The university's decision to voluntarily eliminate its basketball program was not without precedent, as several years earlier, the University of San Francisco had shuttered its basketball program in the wake of a scandal. However, at the time that Tulane was undergoing its scandal, San Francisco was planning to revive its basketball team. Similarly, in 1989, Tulane brought back their basketball program, which would again be affiliated with the Metro Conference. Following the university's announcement, Tulane alumni Avron Fogelman (who was a co-owner of the Kansas City Royals baseball team) stated that he would donate $1 million to the university, with the request that the money be used "to help Tulane's basketball players in the areas of counseling, tutoring, and adjusting to pressures facing today's student-athlete". Perry Clark served as the new head coach.

== Legacy ==
The scandal was one of several to occur during the 1980s, with sportswriter George Vecsey of The New York Times reporting that similar scandals had occurred around the same time at Arizona State University and Clemson University. From a historical perspective, the scandal is one of the most notorious to have ever occurred and has been discussed alongside other historic scandals, including the scandals among several New York area teams and the University of Kentucky during the early 1950s and the 1961 NCAA University Division men's basketball gambling scandal. Later events that have been compared to the scandal include point-shaving schemes at Arizona State University and Northwestern University during the 1990s, with both of these later cases resulting in individuals serving prison sentences for their actions.
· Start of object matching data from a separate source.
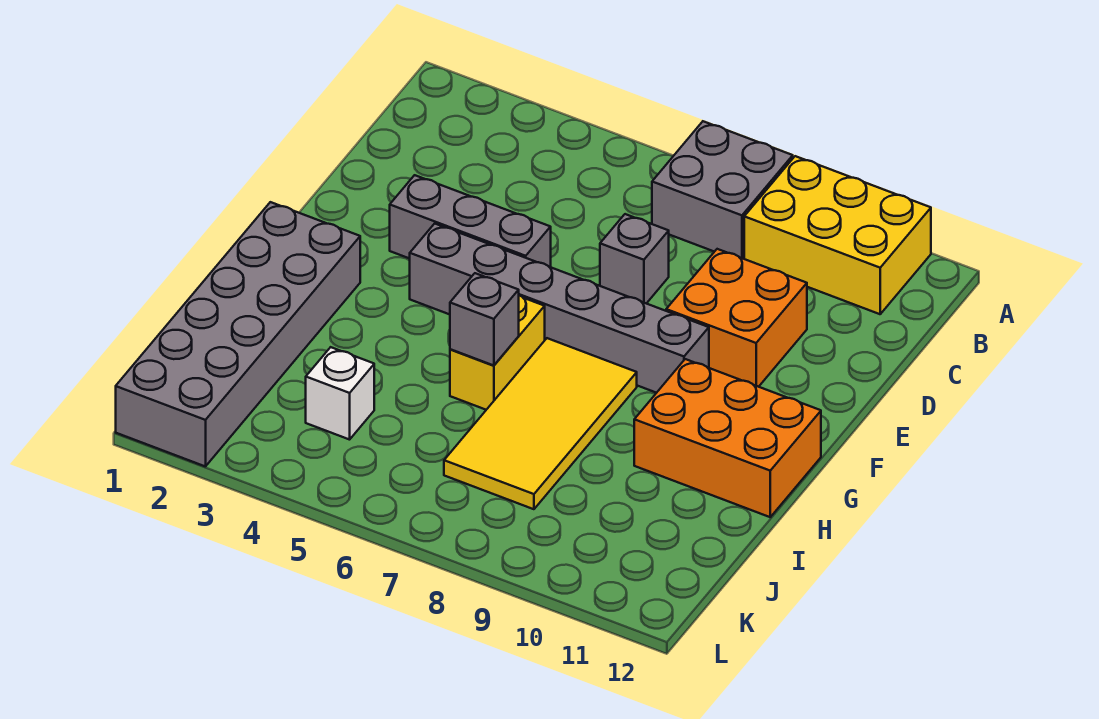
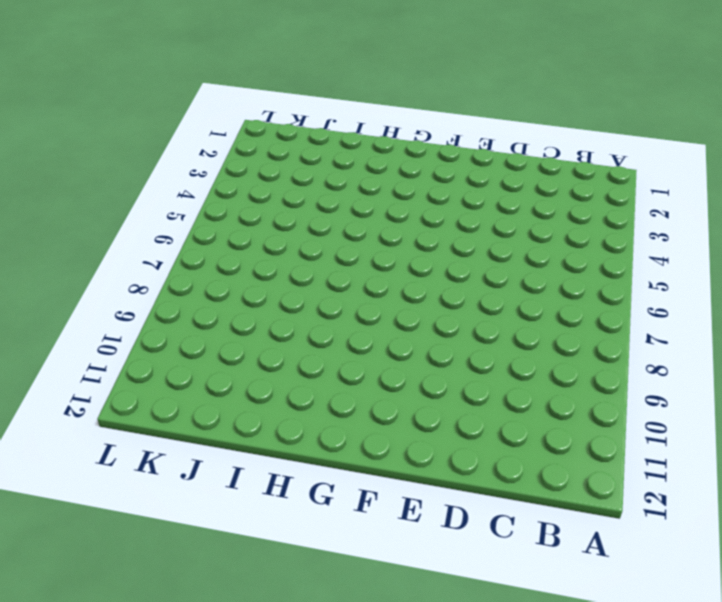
none -> grey 2x2 brick [652,121,793,259]
none -> yellow 2x3 brick [744,156,931,314]
none -> grey 1x1 brick [600,214,669,303]

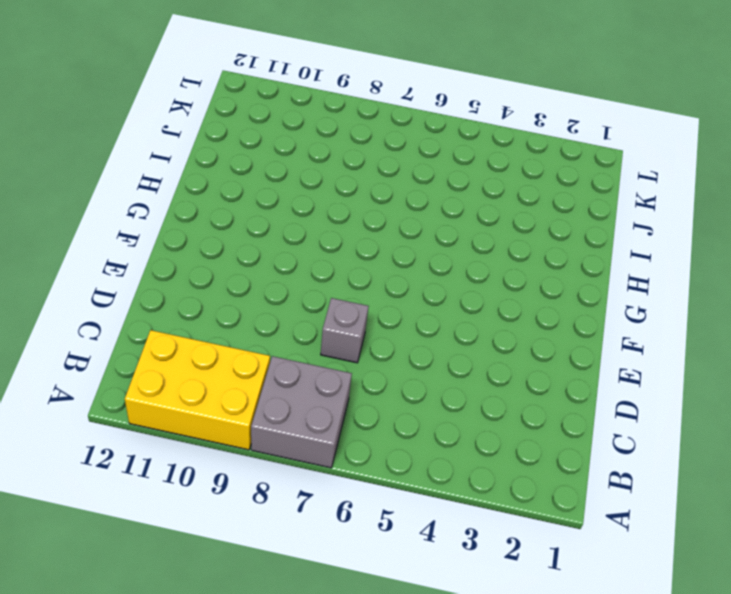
none -> orange 2x2 brick [666,249,807,387]
none -> grey 1x3 brick [390,175,551,267]
none -> grey 1x6 brick [410,224,709,393]

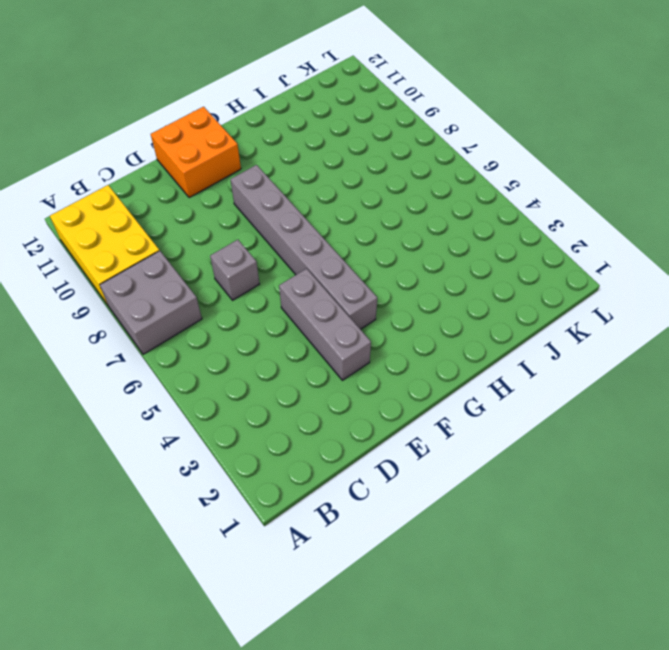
orange 2x2 brick [151,107,241,198] -> orange 2x2 brick moved to [666,249,807,387]
none -> grey 2x6 brick [116,202,360,467]
none -> yellow 1x2 brick [450,295,545,410]
none -> yellow 2x4 tile [444,338,637,509]

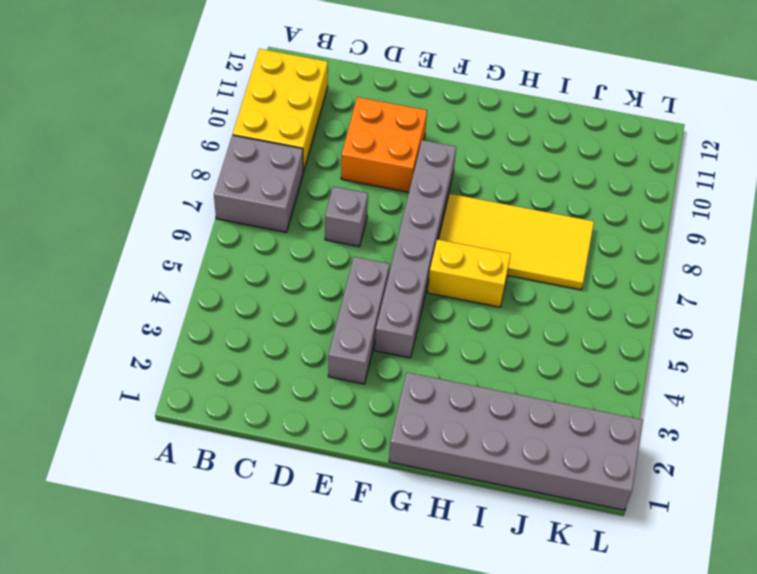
none -> orange 2x3 brick [634,359,821,517]
none -> white 1x1 brick [306,347,374,440]
none -> grey 1x1 brick [450,273,519,366]

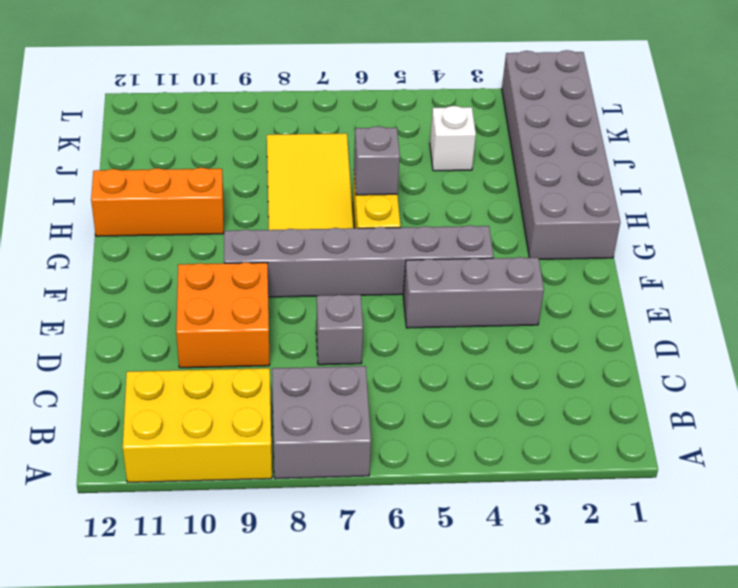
orange 1x3 brick [91,168,224,236] -> orange 2x3 brick [634,359,821,517]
In a 2023 article in The Athletic, sportswriter Chris Vannini listed the Tulane scandal as among "the most notable betting controversies to hit college sports". According to criminologist Christopher S. Kudlac, Williams was the second most noteworthy college athlete to be implicated in a point shaving scandal, second only to Connie Hawkins. According to academic David J. Leonard, the role of cocaine in the scandal prompted changes to the NCAA's drug policies, with NCAA President John Toner commenting that the combination of drug use and gambling among college athletics was a serious concern to the organization.